Dáil debates

Wednesday, 27 February 2013

State Forestry: Motion (Resumed) [Private Members]

 

7:55 pm

Photo of Richard Boyd BarrettRichard Boyd Barrett (Dún Laoghaire, People Before Profit Alliance) | Oireachtas source

The Minister had his chance to speak.

By definition those entities are not concerned with public access. That is not their job. I am not making a moral statement, just an objective statement of fact. They are interested in making money. Public access, maintaining biodiversity, meeting climate change targets, creating jobs for the economy or creating revenue for the State will not be their priorities. Those are our priorities, as a society, but a private company's priority is to make money for the company. That priority will conflict with the objectives we as a society would have for forestry, to protect its environmental integrity and to protect it as a piece of our heritage and history and, yes, as an economic asset, but for every citizen of the country and not just for one or a number of private entities.

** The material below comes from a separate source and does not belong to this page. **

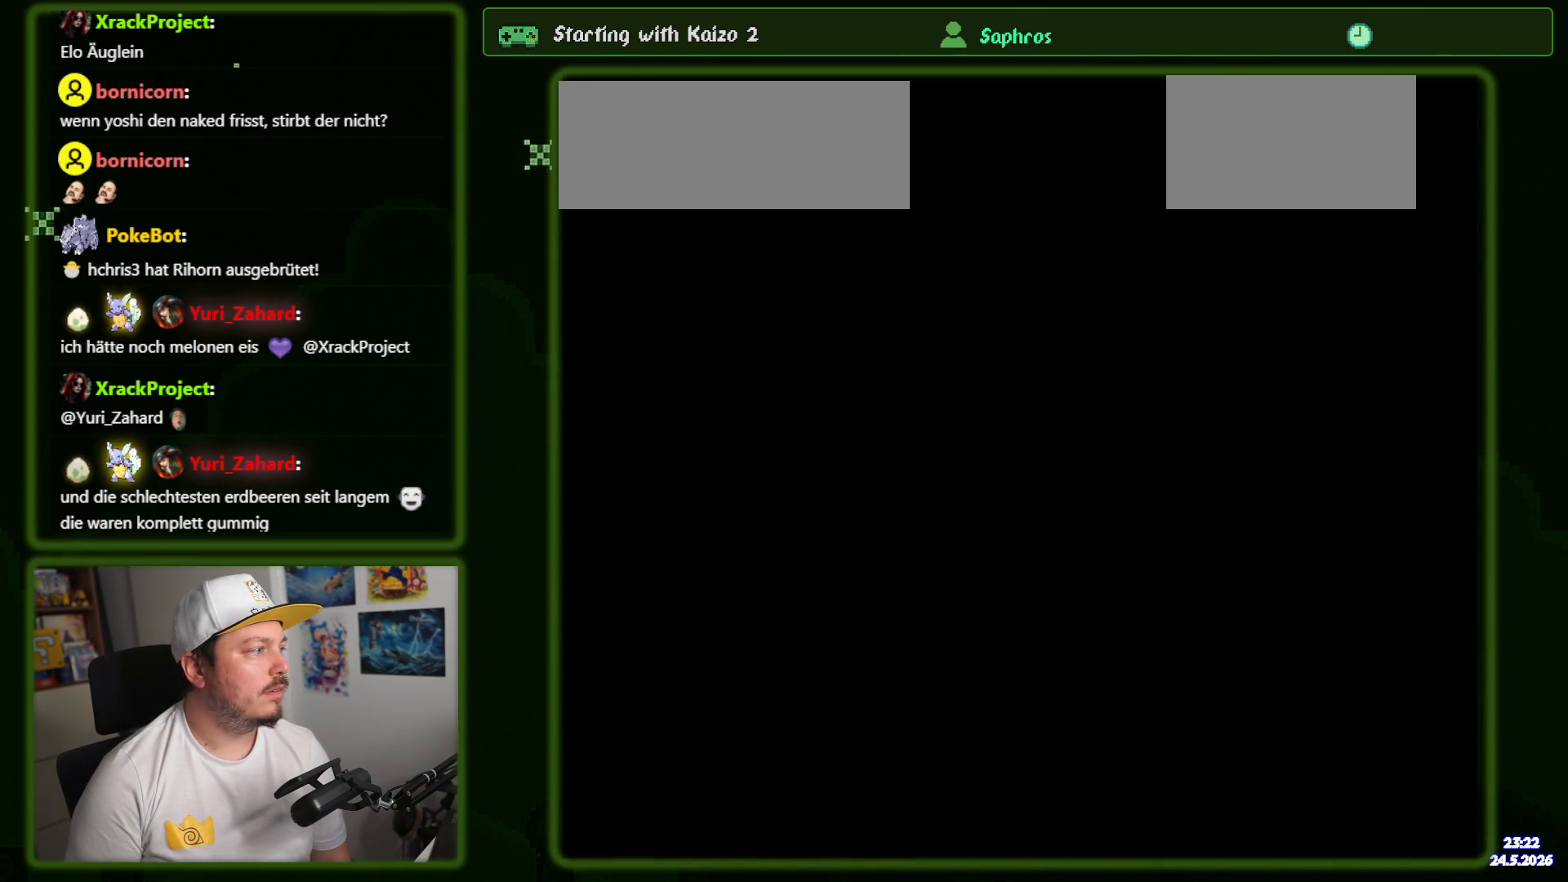
{"dt_ms": 500, "buttons": ["Y"], "events": []}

In the forestry sector there is perhaps no clearer example of where environmental, heritage and social concerns cross over directly with economic interests. In Ireland, more than any other country in Europe, our environment is our economy, and forests are a critical part of it. The forests, the sea and the land are our economy, or a critical and indistinguishable part of it. Historically, the State has recognised that in the case of farming, but, sadly, we have not recognised it in the case of forestry and perhaps fishing, to the detriment of those sectors. The evidence is clear - 12,000 jobs, 18 million tourist visits, approximately €0.5 billion in revenue generated from domestic and foreign visitors and €2.2 billion in annual output from the forestry sector. The Minister will be familiar with the statistics.